Collected data:
>>>

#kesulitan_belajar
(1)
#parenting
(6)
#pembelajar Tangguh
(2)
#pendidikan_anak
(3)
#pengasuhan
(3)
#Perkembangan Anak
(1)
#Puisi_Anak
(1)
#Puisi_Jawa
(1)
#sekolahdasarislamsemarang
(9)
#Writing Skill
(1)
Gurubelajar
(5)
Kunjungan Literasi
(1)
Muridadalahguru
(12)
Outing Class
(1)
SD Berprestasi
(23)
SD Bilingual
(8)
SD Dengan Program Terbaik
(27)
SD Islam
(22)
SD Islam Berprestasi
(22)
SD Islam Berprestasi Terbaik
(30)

<<<

* Directions: Every line in the data that holds the string "Berprestasi" should be copied.

* Response box:
SD Berprestasi
SD Islam Berprestasi
SD Islam Berprestasi Terbaik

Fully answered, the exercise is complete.